CowPasture - I enjoyed Fever Pitch several years ago, mostly because I saw the Gunners play on a trip to London back in the 80s. Stood thru the whole game. Haven't seen the movie. Does it go by the same name???

Posted by: kaynfred53 | July 13, 2009 10:09 PM

I guess fsfitz (@11:23 p.m.) has already answered your question. To answer his/her question, I see no reason why Hornby would have objected to the adaptation of his work. (Would Shakespeare have objected to the films of Akira Kurosawa? I think not.)

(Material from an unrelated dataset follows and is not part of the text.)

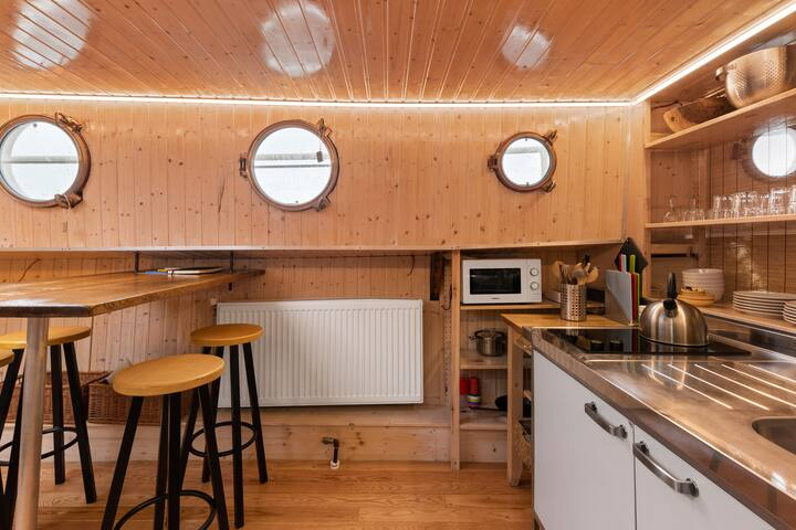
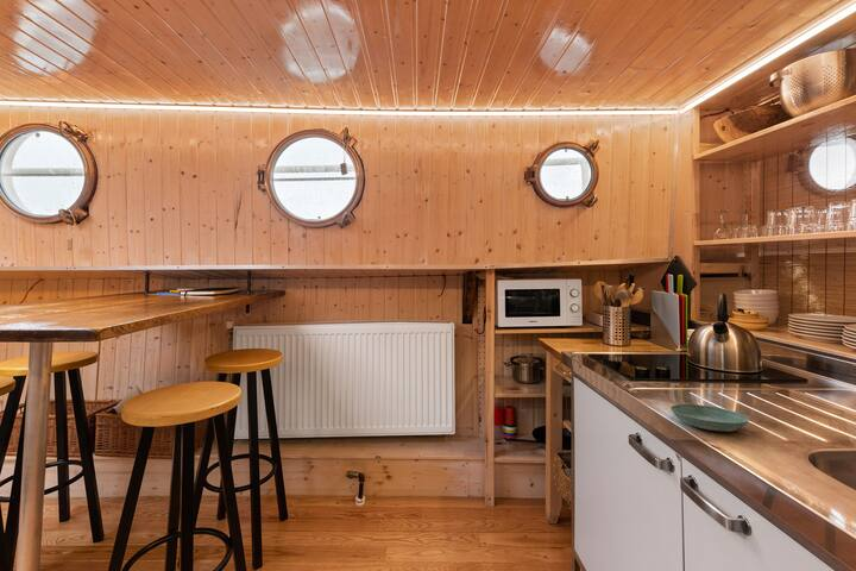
+ saucer [669,403,750,433]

Posted by: cow_pasture | July 14, 2009 12:59 PM | Report abuse

I may be repeating recommendations but for a book exploring the Barca way, there may be no better one than Franklin Foer's How Soccer Explains the World,

While by no means solely about Barca, it does a wonderful job of placing how Barcelona is different and putting that difference in context, not just with Real Madrid but with the rest of Europe. Besides, it's just a really good book.

Posted by: sportsbiz | July 16, 2009 11:28 PM | Report abuse

The comments to this entry are closed.